Additionally, CMS announced that its final county rate MA Growth Percentage, or fee increase, will be 0.81% for elderly and disabled enrollees. This increase in MA payments is slightly more than what was proposed in the CMS 2010 Advance Notice issued in February, but smaller than it has been in recent years. In calculating the Growth Percentage, CMS took into account the 21% reduction in physician fee payment which is scheduled to take effect in 2010 unless Congress intervenes, as it has each year since 2002. CMS stated that its decision to take this scheduled reduction into account in its calculations is consistent with the Agency's longstanding practice to base the projected growth percentage on the law as it exists on the date of the payment rate update announcement. In a posting on the CMS website, CMS also stated that "if Congress acts to override the physician pay cut, CMS will work with Congress to explore viable options for incorporating any changes in physician pay into the MA payments for CY 2010."
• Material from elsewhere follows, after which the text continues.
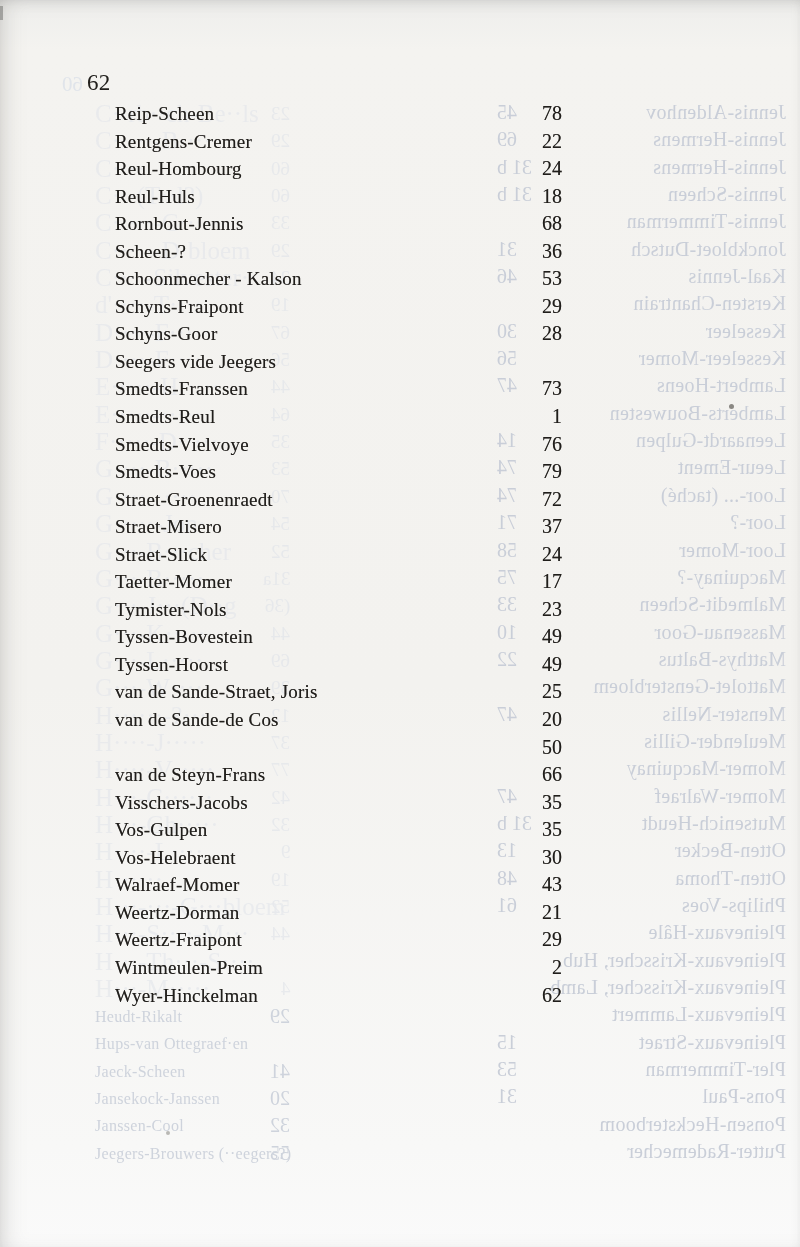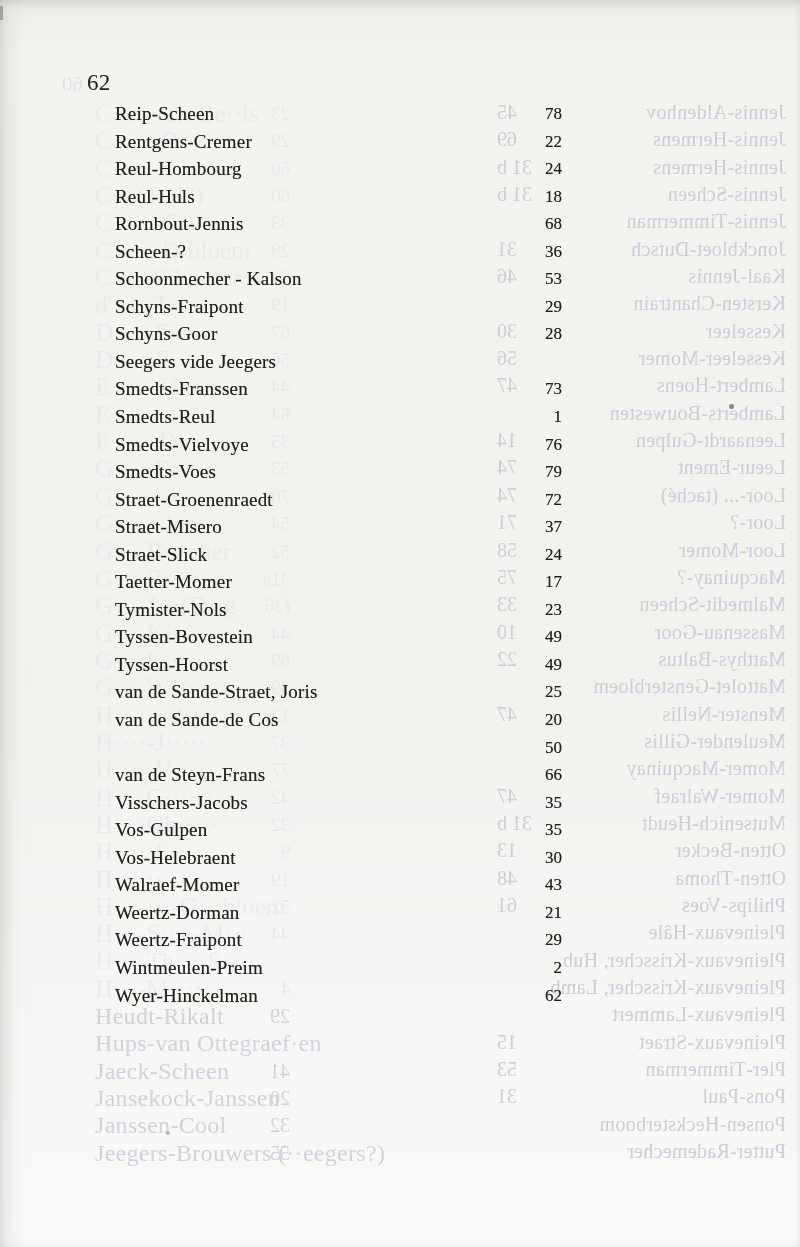"78" .main-list .num { font-size: 17px -> 20px }
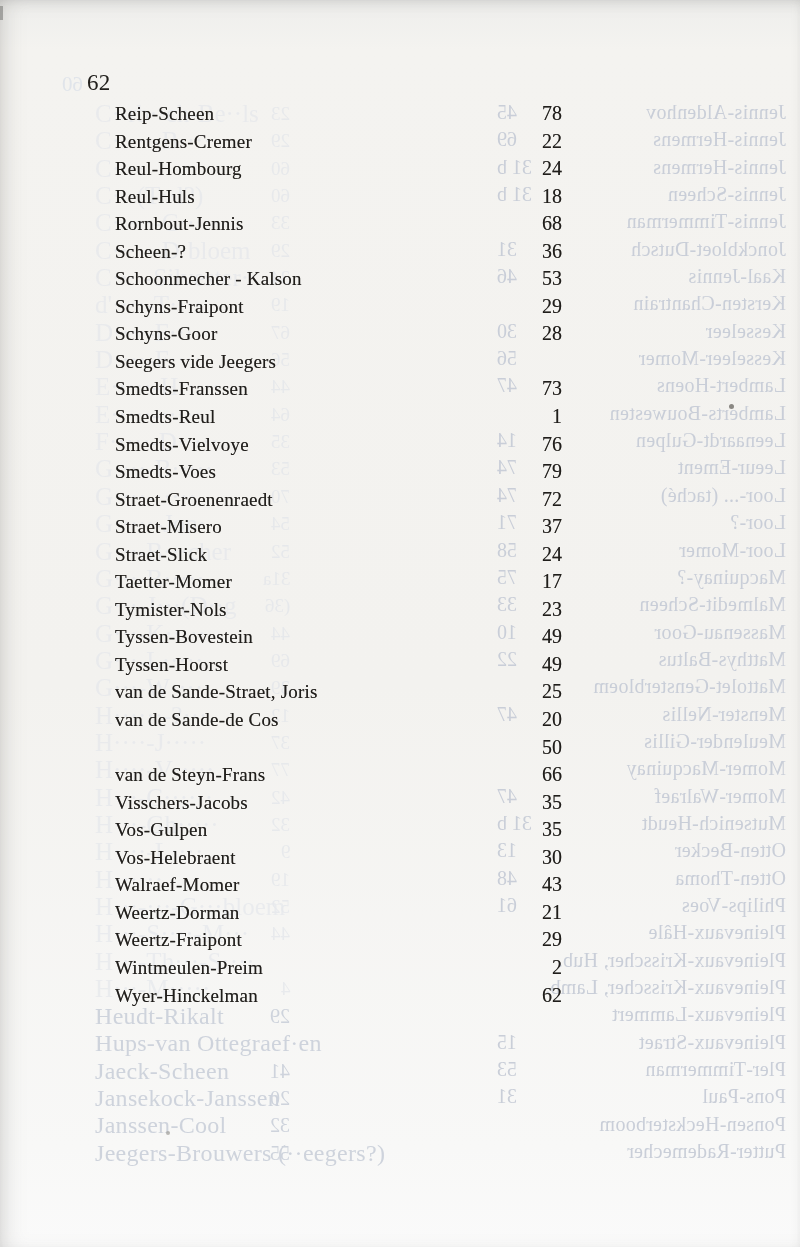"Heudt-Rikalt" #ghost-left-lower .name { font-size: 24px -> 16px }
CMS's 2010 final Call Letter shows that the Obama Administration is taking a decidedly different approach toward Medicare Advantage Organizations and Prescription Drug Plans from that which the Bush Administration took. Medicare Advantage Organizations will need to take these changes into account in preparing bids for submission to CMS before June 1, 2009. We will continue to monitor this issue and will provide updates as necessary.